The general principle: the proxy is where model-specific weirdness goes to die. Everything above the proxy sees a clean OpenAI-compatible surface. Everything below it sees standard server requests. The proxy absorbs the impedance mismatch between them.

§ 6 — Extending the system: adding a new model

Adding qwen-code-qwen35b — a different Qwen3 variant — requires touching exactly three files.

Step 1: Add a server profile in mlx-servers.zsh

zsh qwen35b) MODEL_PATH=“$HOME/.lmstudio/models/Vendor/Qwen3.5-35B-MLX” SERVER_PORT=8082 MLX_FLAGS=“–max-tokens 8192 –prefill-step-size 2048 –prompt-cache-bytes 40GB –pipeline” ;;

Step 2: Add a wrapper profile in qwen-code-wrappers.zsh

zsh qwen35b) KIND=mlx SERVER_PROFILE=qwen35b PROXY_PORT=9212 CONTEXT_WINDOW=131072 ;;

Step 3: Create the shell alias in ~/.local/bin/qwen-code-qwen35b

bash #!/bin/bash exec “LOCAL_LLM_DIR/runtime/bin/qwen-code-local" qwen35b "@”

No changes to the proxy script. No changes to the launcher. No changes to the harness config. The three new stanzas slot into an existing structure that already knows how to route them.

Compare that to the unstructured version: copying flags from shell history, editing three separate harness config files, setting a new OPENAI_BASE_URL manually, hoping you remembered which proxy port was already in use.

§ 7 — The docs layer: for you and for agents

docs/local-coding-model-stack.md has two readers.

The first is you, two weeks from now, trying to bring back a model you haven’t touched since a different project. The doc tells you what’s running, what port, what flags, and why those flags were chosen.

The second reader is an agent. When you ask Claude Code or Codex to “start my coding model,” a well-written doc gives the agent everything it needs — read the config, invoke the right launcher, verify the server is running — without you specifying the details.

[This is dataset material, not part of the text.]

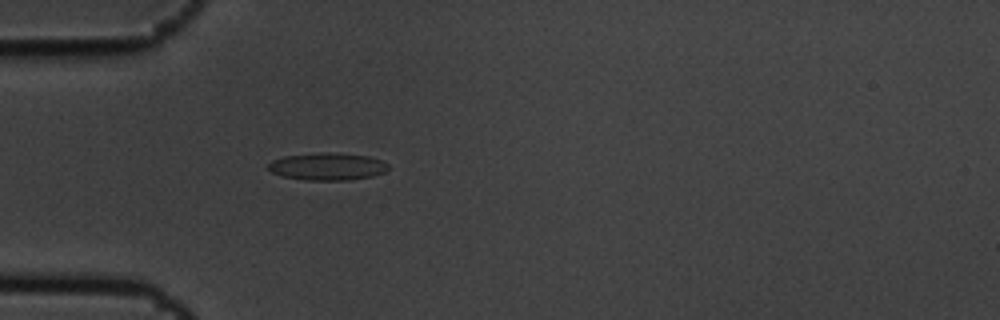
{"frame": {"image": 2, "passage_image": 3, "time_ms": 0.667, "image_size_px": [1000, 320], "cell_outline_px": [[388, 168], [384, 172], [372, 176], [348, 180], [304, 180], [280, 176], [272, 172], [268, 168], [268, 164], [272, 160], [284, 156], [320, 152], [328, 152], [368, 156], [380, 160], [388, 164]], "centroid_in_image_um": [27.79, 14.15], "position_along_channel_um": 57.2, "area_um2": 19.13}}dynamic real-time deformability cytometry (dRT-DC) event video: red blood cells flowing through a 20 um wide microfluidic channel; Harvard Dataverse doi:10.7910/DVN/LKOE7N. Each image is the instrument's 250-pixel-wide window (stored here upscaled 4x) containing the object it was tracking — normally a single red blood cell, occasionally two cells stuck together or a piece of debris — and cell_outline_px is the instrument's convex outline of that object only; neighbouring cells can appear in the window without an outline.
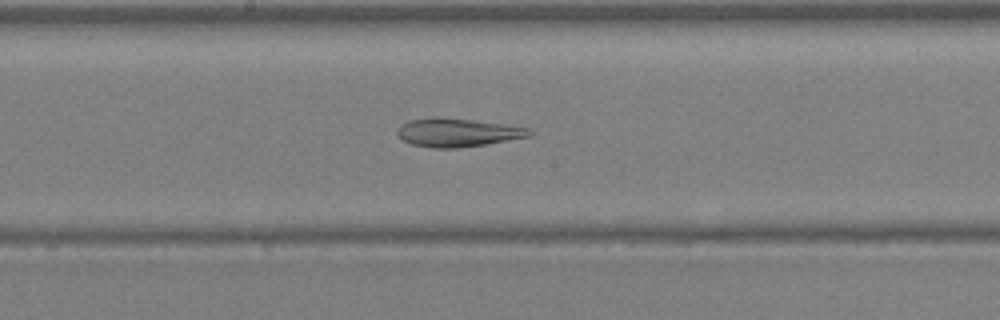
{"species": "Egyptian fruit bat (a non-hibernating species)", "species_latin": "Rousettus aegyptiacus", "temperature_condition": "warm", "stored_images_in_passage": 38, "camera_frame_rate_fps": 3000, "um_per_image_px": 0.085, "animal": {"sex": "female"}, "frame": {"image": 1, "passage_image": 20, "time_ms": 6.333, "image_size_px": [1000, 320], "cell_outline_px": [[532, 136], [484, 144], [456, 148], [432, 148], [412, 144], [396, 136], [396, 128], [400, 124], [408, 120], [472, 120], [528, 128], [532, 132]], "centroid_in_image_um": [38.86, 11.31], "position_along_channel_um": 209.3, "area_um2": 20.92}}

The doc is machine-readable by design: structured, concrete, no prose padding.

This is the shift worth naming. Documentation in most projects is human-facing and aspirational — written after the fact, describing what things should do. In this system, docs/ is a first-class operational layer. It describes what things actually do, in terms specific enough for an automated process to act on. The contract in docs/ is what makes the system agent-operable.

§ 8 — The discipline that makes experimentation sustainable

The system isn’t organized for its own sake.

When adding a new model takes five minutes instead of thirty, you try more models. When switching runtimes doesn’t break your harness, you switch runtimes. When the flags that made a session work are written down, you reproduce that session exactly. The structure enables velocity — it doesn’t slow it down.

The test for any new addition is simple: does it require touching only the right layer? A new model should only add a server profile and a wrapper profile. A new harness should only add a wrapper config. A new runtime should only add a launcher and a server profile template. If you find yourself editing a stable layer to add something new, the abstraction is wrong — fix the abstraction, not the file.

每加一个模型，应该是一次好奇心的满足，不是一次系统维护。